Preparing for a budget also involves extensive consultations with social partners and, according to Prof. Scicluna, this year’s consultations have been good.
“But they could be much better. The ideas brought forward are often too fragmented,” he adds.
“I look forward to the day when the unions are able to come forward with a common position, and the employer organisations with another. That is what the Malta Council for Economic and Social Development (MCESD) is for – to distil and filter out the best ideas and stronger arguments. The country wants ideas for the common good,” the minister observes.
On taxes and growth
The budget’s actual measures, naturally, will only be made public tomorrow, but the recently-published Draft Budget Plan has confirmed that “a series of indirect tax measures” are to be announced, which would bring a projected €23.9 million in revenue next year.
At the same time, the government is continuing the reduction in income tax rates for higher-income earners planned by the previous government, whose first part was implemented in the 2013 Budget. Indirect taxes, however, are often regressive in nature – lower-income households tend to pay more indirect taxes as a proportion of their income – in contrast with direct taxation.
Such a shift from direct to indirect taxation, therefore, may appear to be in conflict with the principles of a social democratic government, but when asked to comment, Prof. Scicluna emphasises the need to view the budget in its totality.
“Approximately €3 billion worth of tax, and the same amount in expenditures, have many diverse distributional effects on family incomes. One can say whether particular measure is progressive or regressive, but the budget is composed of a myriad of measures,” the minister notes.
“It is the net effect of all these measures which matters, and it is that which we are monitoring closely.”
The indirect taxes will more than make up for the income tax reductions, which are projected to cost an additional €13 million in lost revenue in 2014.
The tax burden is also estimated to increase from 36.1 per cent to 36.8 per cent next year: ahead of the general election, Prime Minister Joseph Muscat had criticised the PN’s electoral programme on the basis of an expected increase in the tax burden.
When asked to comment, however, Prof. Scicluna insists that this increase will be reversed in short order.
“I can assure you that that ratio will fall back once we get the country’s economic growth going.

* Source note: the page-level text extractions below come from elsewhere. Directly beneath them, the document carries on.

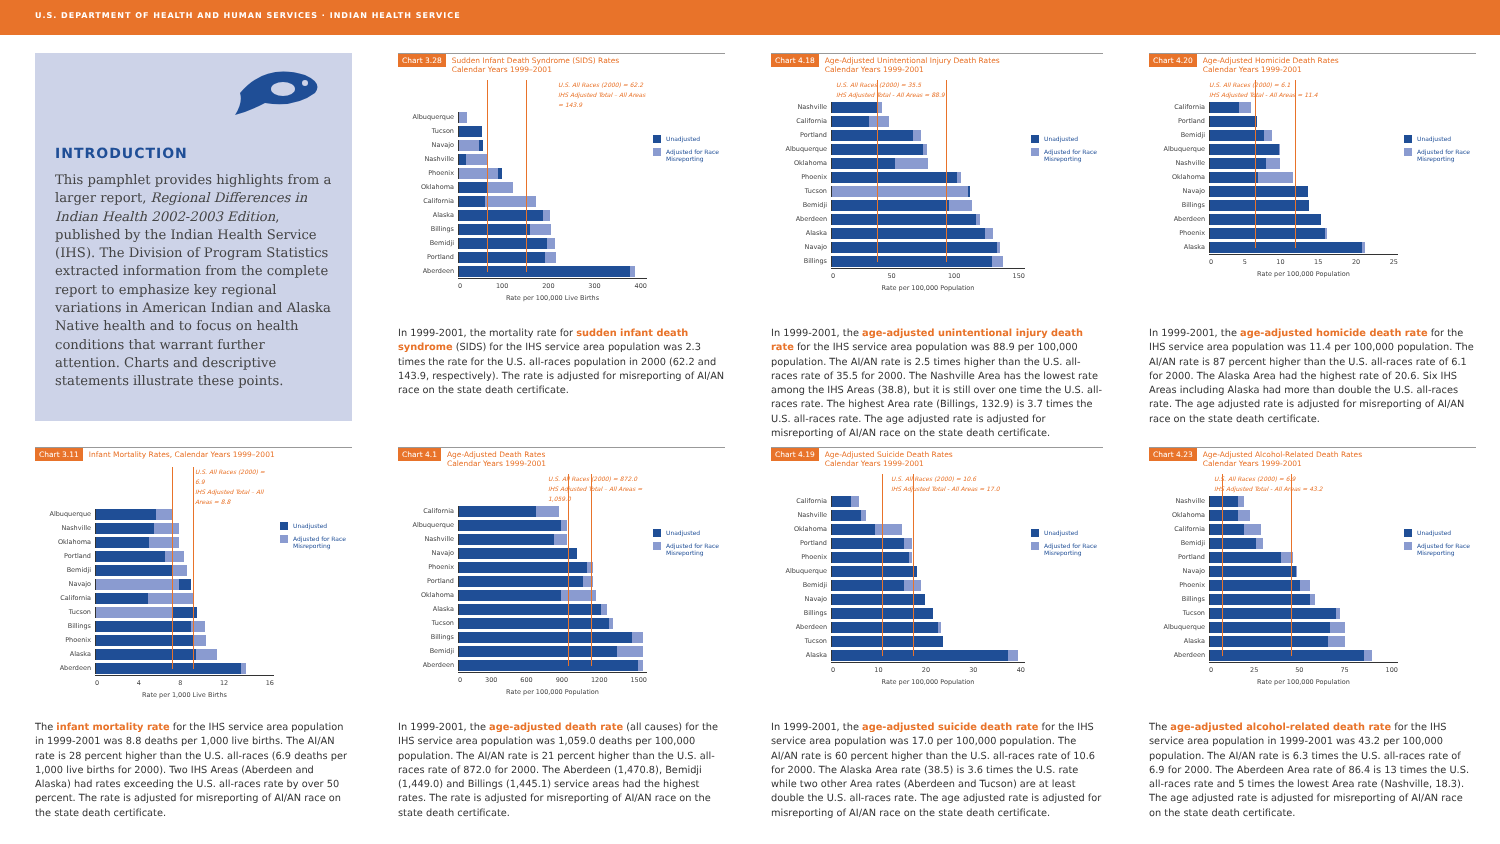U.S. DEPARTMENT OF HEALTH AND HUMAN SERVICES · INDIAN HEALTH SERVICE
INTRODUCTION
This pamphlet provides highlights from a larger report, Regional Differences in Indian Health 2002-2003 Edition, published by the Indian Health Service (IHS). The Division of Program Statistics extracted information from the complete report to emphasize key regional variations in American Indian and Alaska Native health and to focus on health conditions that warrant further attention. Charts and descriptive statements illustrate these points.
Chart 3.28 Sudden Infant Death Syndrome (SIDS) Rates
Calendar Years 1999–2001
U.S. All Races (2000) = 62.2
IHS Adjusted Total – All Areas = 143.9
Albuquerque
Tucson
Navajo
Nashville
Phoenix
Oklahoma
California
Alaska
Billings
Bemidji
Portland
Aberdeen
0 100 200 300 400
Rate per 100,000 Live Births
Unadjusted
Adjusted for Race Misreporting
In 1999-2001, the mortality rate for sudden infant death syndrome (SIDS) for the IHS service area population was 2.3 times the rate for the U.S. all-races population in 2000 (62.2 and 143.9, respectively). The rate is adjusted for misreporting of AI/AN race on the state death certificate.
Chart 4.18 Age-Adjusted Unintentional Injury Death Rates
Calendar Years 1999-2001
U.S. All Races (2000) = 35.5
IHS Adjusted Total - All Areas = 88.9
Nashville
California
Portland
Albuquerque
Oklahoma
Phoenix
Tucson
Bemidji
Aberdeen
Alaska
Navajo
Billings
0 50 100 150
Rate per 100,000 Population
Unadjusted
Adjusted for Race Misreporting
In 1999-2001, the age-adjusted unintentional injury death rate for the IHS service area population was 88.9 per 100,000 population. The AI/AN rate is 2.5 times higher than the U.S. all-races rate of 35.5 for 2000. The Nashville Area has the lowest rate among the IHS Areas (38.8), but it is still over one time the U.S. all-races rate. The highest Area rate (Billings, 132.9) is 3.7 times the U.S. all-races rate. The age adjusted rate is adjusted for misreporting of AI/AN race on the state death certificate.
Chart 4.20 Age-Adjusted Homicide Death Rates
Calendar Years 1999-2001
U.S. All Races (2000) = 6.1
IHS Adjusted Total - All Areas = 11.4
California
Portland
Bemidji
Albuquerque
Nashville
Oklahoma
Navajo
Billings
Aberdeen
Phoenix
Alaska
0 5 10 15 20 25
Rate per 100,000 Population
Unadjusted
Adjusted for Race Misreporting
In 1999-2001, the age-adjusted homicide death rate for the IHS service area population was 11.4 per 100,000 population. The AI/AN rate is 87 percent higher than the U.S. all-races rate of 6.1 for 2000. The Alaska Area had the highest rate of 20.6. Six IHS Areas including Alaska had more than double the U.S. all-races rate. The age adjusted rate is adjusted for misreporting of AI/AN race on the state death certificate.
Chart 3.11 Infant Mortality Rates, Calendar Years 1999–2001
U.S. All Races (2000) = 6.9
IHS Adjusted Total – All Areas = 8.8
Albuquerque
Nashville
Oklahoma
Portland
Bemidji
Navajo
California
Tucson
Billings
Phoenix
Alaska
Aberdeen
0 4 8 12 16
Rate per 1,000 Live Births
Unadjusted
Adjusted for Race Misreporting
The infant mortality rate for the IHS service area population in 1999-2001 was 8.8 deaths per 1,000 live births. The AI/AN rate is 28 percent higher than the U.S. all-races (6.9 deaths per 1,000 live births for 2000). Two IHS Areas (Aberdeen and Alaska) had rates exceeding the U.S. all-races rate by over 50 percent. The rate is adjusted for misreporting of AI/AN race on the state death certificate.
Chart 4.1 Age-Adjusted Death Rates
Calendar Years 1999-2001
U.S. All Races (2000) = 872.0
IHS Adjusted Total – All Areas = 1,059.0
California
Albuquerque
Nashville
Navajo
Phoenix
Portland
Oklahoma
Alaska
Tucson
Billings
Bemidji
Aberdeen
0 300 600 900 1200 1500
Rate per 100,000 Population
Unadjusted
Adjusted for Race Misreporting
In 1999-2001, the age-adjusted death rate (all causes) for the IHS service area population was 1,059.0 deaths per 100,000 population. The AI/AN rate is 21 percent higher than the U.S. all-races rate of 872.0 for 2000. The Aberdeen (1,470.8), Bemidji (1,449.0) and Billings (1,445.1) service areas had the highest rates. The rate is adjusted for misreporting of AI/AN race on the state death certificate.
Chart 4.19 Age-Adjusted Suicide Death Rates
Calendar Years 1999-2001
U.S. All Races (2000) = 10.6
IHS Adjusted Total - All Areas = 17.0
California
Nashville
Oklahoma
Portland
Phoenix
Albuquerque
Bemidji
Navajo
Billings
Aberdeen
Tucson
Alaska
0 10 20 30 40
Rate per 100,000 Population
Unadjusted
Adjusted for Race Misreporting
In 1999-2001, the age-adjusted suicide death rate for the IHS service area population was 17.0 per 100,000 population. The AI/AN rate is 60 percent higher than the U.S. all-races rate of 10.6 for 2000. The Alaska Area rate (38.5) is 3.6 times the U.S. rate while two other Area rates (Aberdeen and Tucson) are at least double the U.S. all-races rate. The age adjusted rate is adjusted for misreporting of AI/AN race on the state death certificate.
Chart 4.23 Age-Adjusted Alcohol-Related Death Rates
Calendar Years 1999-2001
U.S. All Races (2000) = 6.9
IHS Adjusted Total - All Areas = 43.2
Nashville
Oklahoma
California
Bemidji
Portland
Navajo
Phoenix
Billings
Tucson
Albuquerque
Alaska
Aberdeen
0 25 50 75 100
Rate per 100,000 Population
Unadjusted
Adjusted for Race Misreporting
The age-adjusted alcohol-related death rate for the IHS service area population in 1999-2001 was 43.2 per 100,000 population. The AI/AN rate is 6.3 times the U.S. all-races rate of 6.9 for 2000. The Aberdeen Area rate of 86.4 is 13 times the U.S. all-races rate and 5 times the lowest Area rate (Nashville, 18.3). The age adjusted rate is adjusted for misreporting of AI/AN race on the state death certificate.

But growth requires investment in key measures at first.”
This need to invest appears to be behind several expansionary measures that are expected to be announced tomorrow, which are projected to cost €27.7 million in total. What these measures actually consists of will have to wait a day, but the draft budget plan does point out that these include measures “intended to spur growth and employment”.

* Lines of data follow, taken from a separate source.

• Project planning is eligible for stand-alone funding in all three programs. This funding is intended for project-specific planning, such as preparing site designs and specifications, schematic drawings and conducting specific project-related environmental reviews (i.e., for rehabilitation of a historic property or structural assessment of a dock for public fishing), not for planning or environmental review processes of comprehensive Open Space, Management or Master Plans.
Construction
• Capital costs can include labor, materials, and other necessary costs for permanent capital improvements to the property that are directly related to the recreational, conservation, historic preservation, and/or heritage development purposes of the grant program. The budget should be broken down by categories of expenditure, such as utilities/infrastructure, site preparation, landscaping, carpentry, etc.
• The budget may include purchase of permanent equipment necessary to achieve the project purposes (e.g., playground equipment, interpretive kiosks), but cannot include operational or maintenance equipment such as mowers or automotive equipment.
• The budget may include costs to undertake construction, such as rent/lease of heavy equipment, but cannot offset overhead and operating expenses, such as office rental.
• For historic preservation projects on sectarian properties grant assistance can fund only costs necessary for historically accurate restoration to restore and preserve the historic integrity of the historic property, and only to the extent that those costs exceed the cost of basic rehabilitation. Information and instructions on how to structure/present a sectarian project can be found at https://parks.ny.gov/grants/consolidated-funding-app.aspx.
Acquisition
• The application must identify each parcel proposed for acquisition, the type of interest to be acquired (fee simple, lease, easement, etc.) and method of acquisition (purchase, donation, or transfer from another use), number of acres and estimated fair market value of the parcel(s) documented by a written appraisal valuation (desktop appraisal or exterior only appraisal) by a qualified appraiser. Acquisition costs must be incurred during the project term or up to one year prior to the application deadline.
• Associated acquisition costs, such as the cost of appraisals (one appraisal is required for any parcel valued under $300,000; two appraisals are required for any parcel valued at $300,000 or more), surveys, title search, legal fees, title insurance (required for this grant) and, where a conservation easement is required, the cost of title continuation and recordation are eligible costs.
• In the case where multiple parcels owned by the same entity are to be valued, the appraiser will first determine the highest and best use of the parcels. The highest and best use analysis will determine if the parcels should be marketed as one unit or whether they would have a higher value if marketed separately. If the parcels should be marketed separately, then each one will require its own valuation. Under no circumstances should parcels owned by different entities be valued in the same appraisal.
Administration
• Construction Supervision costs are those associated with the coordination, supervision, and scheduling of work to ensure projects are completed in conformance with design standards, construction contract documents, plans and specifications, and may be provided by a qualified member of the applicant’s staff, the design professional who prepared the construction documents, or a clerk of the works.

One measure that has already been confirmed, if not in detail, is the introduction of the so-called third-pillar pensions – voluntary privately-funded pension schemes – with the minister noting that it was about time that this took place.
The question is the last on the list sent to the minister, who seizes the opportunity to conclude the interview on an assertive note.
“As with all the recent changes, you will be seeing more examples of a government who decides. We have been talking too much and doing too little,” Prof. Scicluna remarks.
“Of course, the more you do, the more it exposes you to criticism. But doers are used to that.”